[OpenAFS-devel] "Lost contact with file server" problems
Roland Kuhn
rkuhn@e18.physik.tu-muenchen.de
Mon, 22 Aug 2005 15:07:45 +0200 (CEST)
Hi Jeffrey!
On Mon, 22 Aug 2005, Jeffrey Altman wrote:
> Roland Kuhn wrote:
>
>>>> The Abort code is RXKADEXPIRED (19270409L). Would you verify that you
>>>> still have a valid token and that your system clocks are in sync?
>>>>
>>> The clocks are perfectly synchronized and I'm pretty sure that the
>>> batch jobs have valid tokens, otherwise I would see other failures as
>>> well. Also, wouldn't it be very nasty to effectively disable a
>>> complete client because one connection has no valid token?
>>>
>>> The other thing is: it is the _client_ which sends the first ABORT in
>>> response to a challenge....
>>>
>> I've also captured the 'self-healing' of the client state, although I'm
>> not able to make something of it myself. The full trace is at
>>
>> http://www.e18.physik.tu-muenchen.de/~rkuhn/openafs.cap
>>
>> It seems that 118 minutes after the failure the client makes a get-time
>> call which succeeds, and then everything is happy again.
>>
>> Ciao,
>> Roland
>
> I simply interpret that to mean that after 118 minutes the client
> finally dumps the token and starts to make unencrypted file server
> requests.
>
But how would that explain that even other users with completely unrelated
tokens cannot access files on that fileserver from the failed client?

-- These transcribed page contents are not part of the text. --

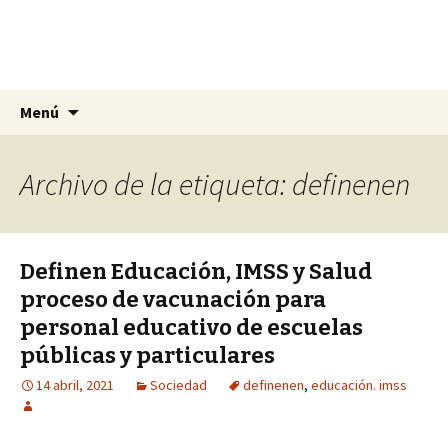
La nueva opción en información
Ir
Buscar:
La Yunta de Tepic
Menú
al
contenido
Archivo de la etiqueta: definenen
Definen Educación, IMSS y Salud
proceso de vacunación para
personal educativo de escuelas
públicas y particulares
14 abril, 2021
Sociedad
definenen
,
educación. imss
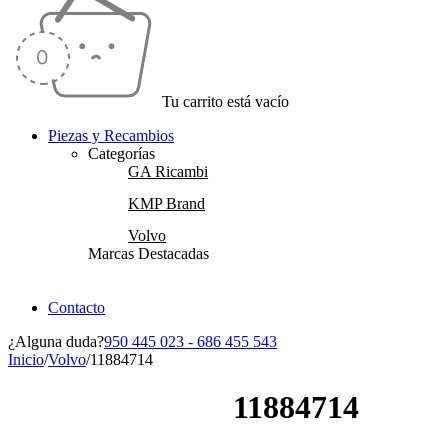
Tu carrito está vacío
Piezas y Recambios
Categorías
GA Ricambi
KMP Brand
Volvo
Marcas Destacadas
Contacto
¿Alguna duda?
950 445 023 - 686 455 543
Inicio
/
Volvo
/
11884714
11884714
Vendido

> What I am seeing here is that the rx libary is detecting that the
> token is expired. It sends an abort to the server which simply
> marks the client's connection in an error state. Each subsequent
> request from the client on that connection is responded to with the
> expired token abort code.
>
> Now the question is what is the client doing with the RXKADEXPIRED
> error when it receives it from the server. The answer appears to
> be "not much". It looks to me as if the client is simply issuing
> a warning to the user that the tokens are expired. It does not
> actually remove the tokens or reset the connection.
>
I've had syslog entries like 'kernel: afs: Tokens for user of AFS id -1
for cell <mycell> have expired', but not from the client which actually
failed. That one logged 'kernel: afs: failed to store file (110)', where
110 translates into 'connection timed out', right?
Ciao,
Roland